Proposed lysine and arginine demethylase reaction mechanisms. (A) A schematic indicating potential lysine demethylation reaction mechanisms. (Top) Mono-methyl lysine demethylation catalyzed by JmjC domain-containing proteins using 2OG and Fe(II) as cofactors. The reaction produces succinate, CO₂, and formaldehyde as by-products. A ribbon structure of the catalytic domain of the KDM4A demethylase enzymes is depicted to the left (PDB 2oq6). (Bottom) The amine oxidase histone demethylase, KDM1, uses FAD as cofactor to demethylate mono-methyl lysine. The reaction produces H₂O₂, FADH₂, and formaldehyde as by products. The ribbon structure of the KDM1 catalytic domain is depicted to the left (PDB 2v1d). (B) A schematic indicating potential arginine deimination and demethylation reaction mechanisms. (Top) Deimination of mono-methyl arginine catalysed by the peptidylarginine PADI4 enzyme. The ribbon structure of the PADI4 enzyme is depicted to the right (PDB 2dex). This reaction antagonizes histone arginine methylation by converting it to citrulline. (Bottom) Demethylation of mono-methyl arginine by the JmjC domain-containing protein JMJD6. The atomic structure of JMJD6 remains to be solved.

Figure 5

Hydrogen peroxide produced by LSD1 during demethylation contributes to transcriptional activation. (A) During transcriptional activation of estrogen receptor target genes, KDM1 removes repressive H3K9me2 marks. (B) A by-product of this demethylation reaction is hydrogen peroxide (H₂O₂) which is reactive and can cause 8-oxo-guanine (8-OG) lesions on DNA. (C) LSD1 mediated 8-OG is targeted for removal by the 8-oxo-guanine DNA glycosylase-1 (OGG1) and perhaps other components of the base excision repair system.
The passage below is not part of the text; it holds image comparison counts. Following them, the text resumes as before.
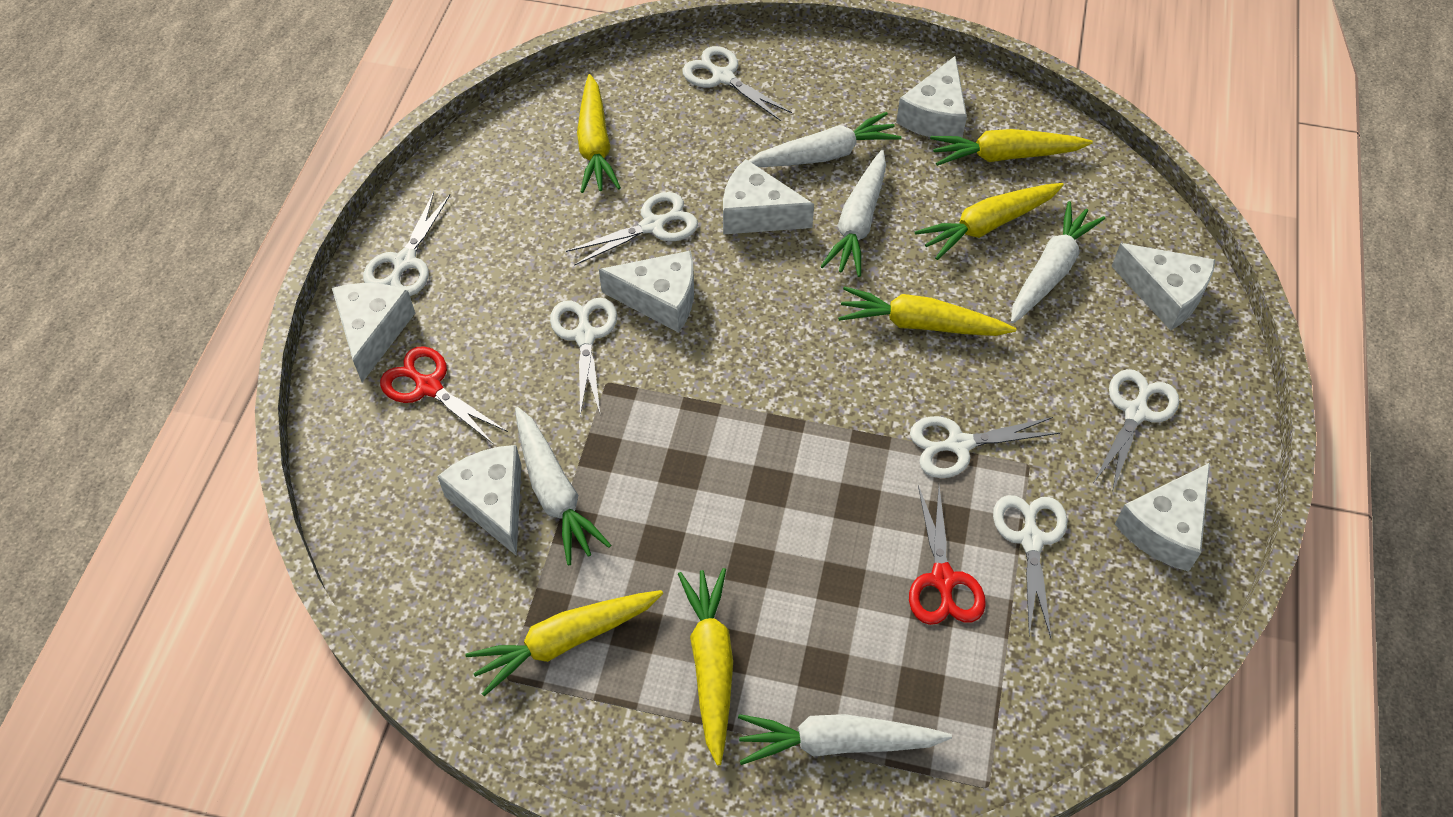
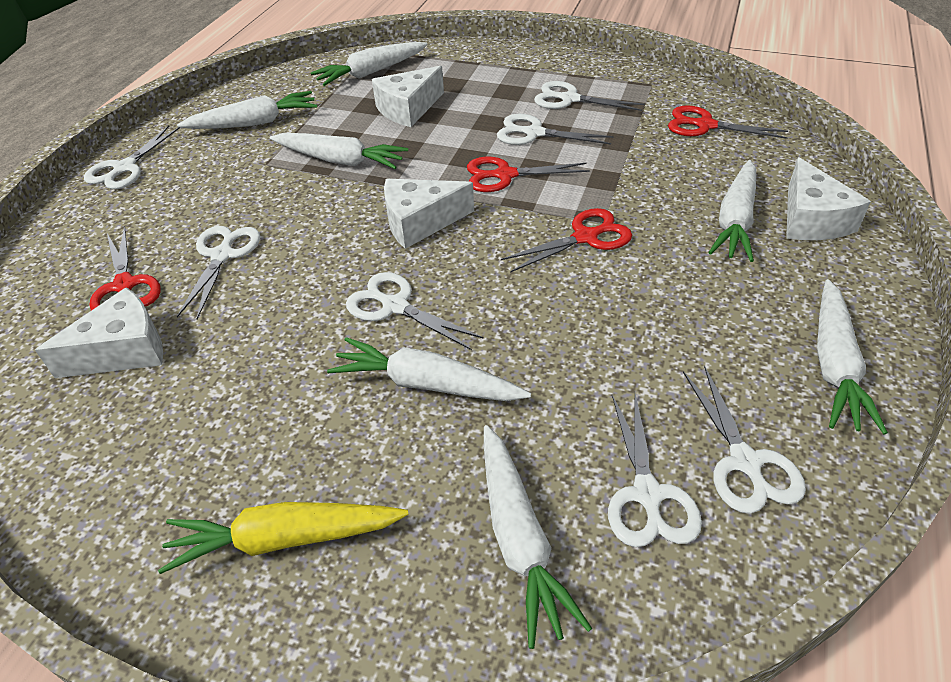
red scissors: 2 -> 4
white carrot: 5 -> 7
white cheese: 7 -> 4
yellow carrot: 6 -> 1

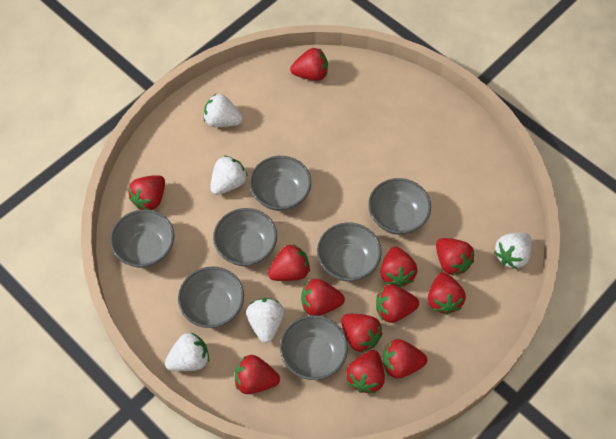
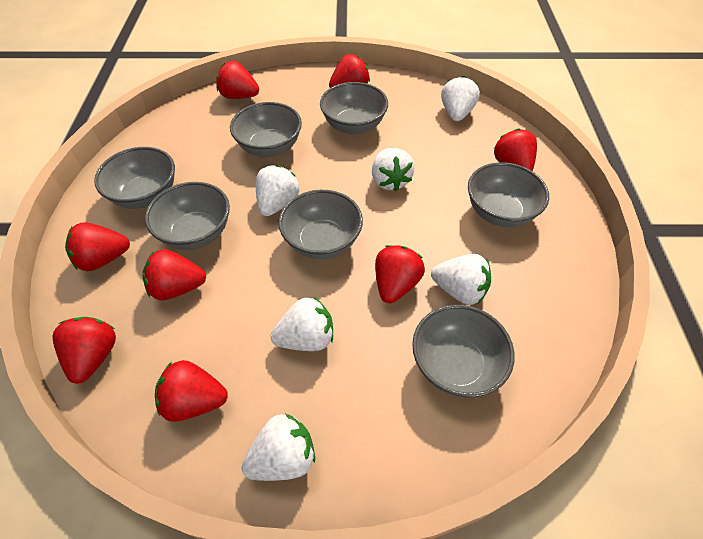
red strawberry: 12 -> 8
white strawberry: 5 -> 6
This repair process leads to single stranded DNA nicks that are a substrate for topoisomersase IIb (TOPO). Recruitment of topoisomerase IIb can lead to alterations in DNA architecture. (D) Changes in DNA architecture may aid in RNApolII loading onto target genes by promoting chromatin accessibility or DNA bending and therefore contribute to transcriptional activation. ER — estrogen receptor.

Figure 6

p53 is regulated by protein methylation and demethylation. The p53 protein is made up of an N-terminal transcriptional activation domain (TAD), a central DNA binding domain (DBD), and a C-terminal domain (CTD). Methylation of the CTD on Lys372 by SET7/9 occurs following DNA damage and stabilizes p53 leading to transactivation of p53 target genes. Conversely, mono-methylation of Lys370 by KMT3C/Smyd2 antagonizes binding of p53 to target genes and inhibits p53 mediated transactivation. Surprisingly, di-methylation of the same Lys370 residue creates a binding site for 53BP1 leading to transactivation of p53 target genes. Di-methylation of p53 is enzymatically reversed by the LSD1 histone demethylase indicating that this post-translational modification and its effects on p53 function are regulated. Recent evidence also indicates the KMT5/Set8 enzyme methylates Lys382 in the CTD, indicating that p53 is even more broadly regulated by lysine methylation than previously realized.